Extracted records

────────────────────

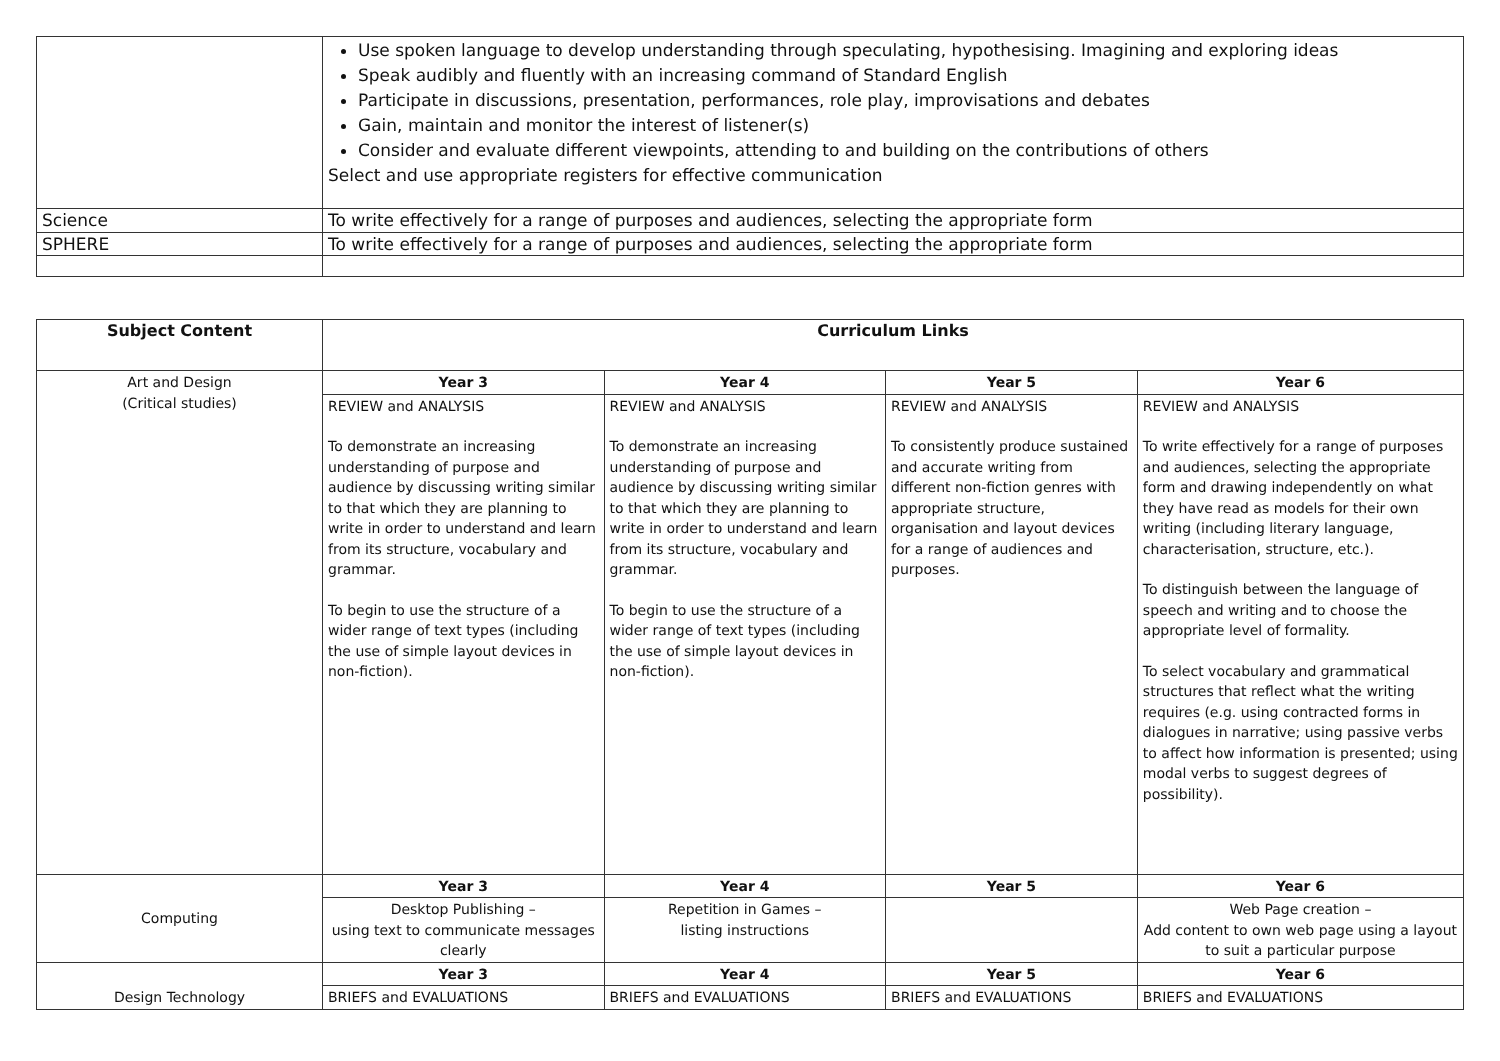| | Use spoken language to develop understanding through speculating, hypothesising. Imagining and exploring ideas Speak audibly and fluently with an increasing command of Standard English Participate in discussions, presentation, performances, role play, improvisations and debates Gain, maintain and monitor the interest of listener(s) Consider and evaluate different viewpoints, attending to and building on the contributions of others Select and use appropriate registers for effective communication |
| Science | To write effectively for a range of purposes and audiences, selecting the appropriate form |
| SPHERE | To write effectively for a range of purposes and audiences, selecting the appropriate form |
| Subject Content | Curriculum Links | | | |
| --- | --- | --- | --- | --- |
| Art and Design (Critical studies) | Year 3 | Year 4 | Year 5 | Year 6 |
| | REVIEW and ANALYSIS To demonstrate an increasing understanding of purpose and audience by discussing writing similar to that which they are planning to write in order to understand and learn from its structure, vocabulary and grammar. To begin to use the structure of a wider range of text types (including the use of simple layout devices in non-fiction). | REVIEW and ANALYSIS To demonstrate an increasing understanding of purpose and audience by discussing writing similar to that which they are planning to write in order to understand and learn from its structure, vocabulary and grammar. To begin to use the structure of a wider range of text types (including the use of simple layout devices in non-fiction). | REVIEW and ANALYSIS To consistently produce sustained and accurate writing from different non-fiction genres with appropriate structure, organisation and layout devices for a range of audiences and purposes. | REVIEW and ANALYSIS To write effectively for a range of purposes and audiences, selecting the appropriate form and drawing independently on what they have read as models for their own writing (including literary language, characterisation, structure, etc.). To distinguish between the language of speech and writing and to choose the appropriate level of formality. To select vocabulary and grammatical structures that reflect what the writing requires (e.g. using contracted forms in dialogues in narrative; using passive verbs to affect how information is presented; using modal verbs to suggest degrees of possibility). |
| Computing | Year 3 | Year 4 | Year 5 | Year 6 |
| | Desktop Publishing – using text to communicate messages clearly | Repetition in Games – listing instructions | | Web Page creation – Add content to own web page using a layout to suit a particular purpose |
| Design Technology | Year 3 | Year 4 | Year 5 | Year 6 |
| | BRIEFS and EVALUATIONS | BRIEFS and EVALUATIONS | BRIEFS and EVALUATIONS | BRIEFS and EVALUATIONS |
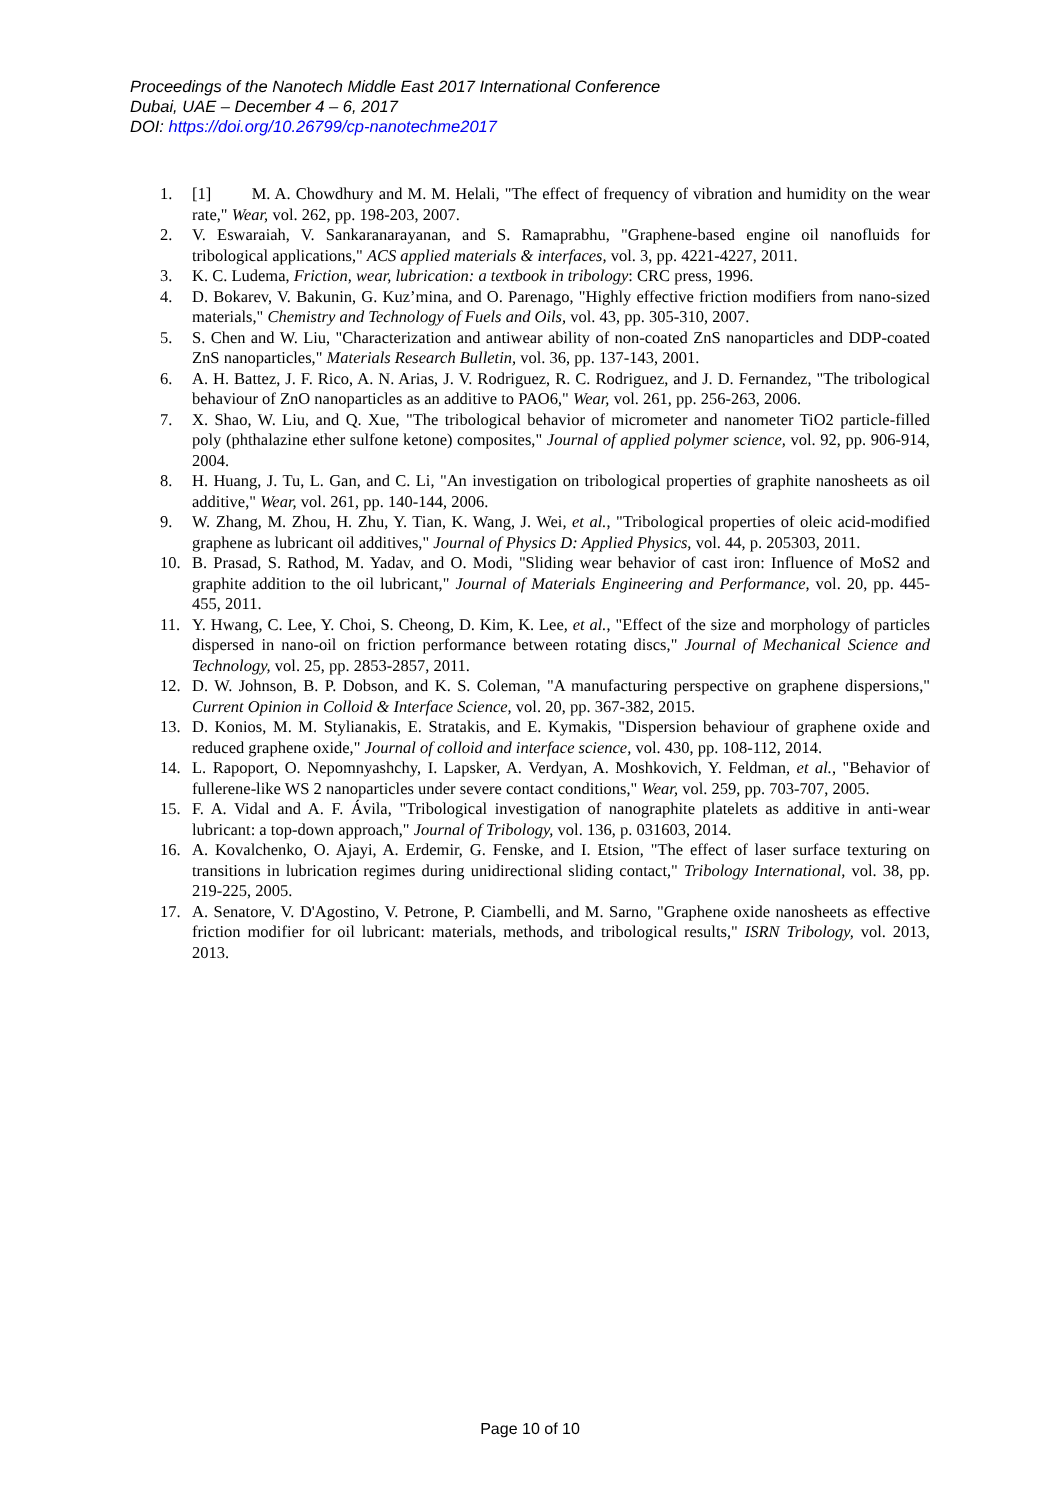Proceedings of the Nanotech Middle East 2017 International Conference
Dubai, UAE – December 4 – 6, 2017
DOI: https://doi.org/10.26799/cp-nanotechme2017
1. [1] M. A. Chowdhury and M. M. Helali, "The effect of frequency of vibration and humidity on the wear rate," Wear, vol. 262, pp. 198-203, 2007.
2. V. Eswaraiah, V. Sankaranarayanan, and S. Ramaprabhu, "Graphene-based engine oil nanofluids for tribological applications," ACS applied materials & interfaces, vol. 3, pp. 4221-4227, 2011.
3. K. C. Ludema, Friction, wear, lubrication: a textbook in tribology: CRC press, 1996.
4. D. Bokarev, V. Bakunin, G. Kuz’mina, and O. Parenago, "Highly effective friction modifiers from nano-sized materials," Chemistry and Technology of Fuels and Oils, vol. 43, pp. 305-310, 2007.
5. S. Chen and W. Liu, "Characterization and antiwear ability of non-coated ZnS nanoparticles and DDP-coated ZnS nanoparticles," Materials Research Bulletin, vol. 36, pp. 137-143, 2001.
6. A. H. Battez, J. F. Rico, A. N. Arias, J. V. Rodriguez, R. C. Rodriguez, and J. D. Fernandez, "The tribological behaviour of ZnO nanoparticles as an additive to PAO6," Wear, vol. 261, pp. 256-263, 2006.
7. X. Shao, W. Liu, and Q. Xue, "The tribological behavior of micrometer and nanometer TiO2 particle-filled poly (phthalazine ether sulfone ketone) composites," Journal of applied polymer science, vol. 92, pp. 906-914, 2004.
8. H. Huang, J. Tu, L. Gan, and C. Li, "An investigation on tribological properties of graphite nanosheets as oil additive," Wear, vol. 261, pp. 140-144, 2006.
9. W. Zhang, M. Zhou, H. Zhu, Y. Tian, K. Wang, J. Wei, et al., "Tribological properties of oleic acid-modified graphene as lubricant oil additives," Journal of Physics D: Applied Physics, vol. 44, p. 205303, 2011.
10. B. Prasad, S. Rathod, M. Yadav, and O. Modi, "Sliding wear behavior of cast iron: Influence of MoS2 and graphite addition to the oil lubricant," Journal of Materials Engineering and Performance, vol. 20, pp. 445-455, 2011.
11. Y. Hwang, C. Lee, Y. Choi, S. Cheong, D. Kim, K. Lee, et al., "Effect of the size and morphology of particles dispersed in nano-oil on friction performance between rotating discs," Journal of Mechanical Science and Technology, vol. 25, pp. 2853-2857, 2011.
12. D. W. Johnson, B. P. Dobson, and K. S. Coleman, "A manufacturing perspective on graphene dispersions," Current Opinion in Colloid & Interface Science, vol. 20, pp. 367-382, 2015.
13. D. Konios, M. M. Stylianakis, E. Stratakis, and E. Kymakis, "Dispersion behaviour of graphene oxide and reduced graphene oxide," Journal of colloid and interface science, vol. 430, pp. 108-112, 2014.
14. L. Rapoport, O. Nepomnyashchy, I. Lapsker, A. Verdyan, A. Moshkovich, Y. Feldman, et al., "Behavior of fullerene-like WS 2 nanoparticles under severe contact conditions," Wear, vol. 259, pp. 703-707, 2005.
15. F. A. Vidal and A. F. Ávila, "Tribological investigation of nanographite platelets as additive in anti-wear lubricant: a top-down approach," Journal of Tribology, vol. 136, p. 031603, 2014.
16. A. Kovalchenko, O. Ajayi, A. Erdemir, G. Fenske, and I. Etsion, "The effect of laser surface texturing on transitions in lubrication regimes during unidirectional sliding contact," Tribology International, vol. 38, pp. 219-225, 2005.
17. A. Senatore, V. D'Agostino, V. Petrone, P. Ciambelli, and M. Sarno, "Graphene oxide nanosheets as effective friction modifier for oil lubricant: materials, methods, and tribological results," ISRN Tribology, vol. 2013, 2013.
Page 10 of 10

────────────────────

Exercise
Answer only with how many lines in the records include "Design".

Solution for this task
2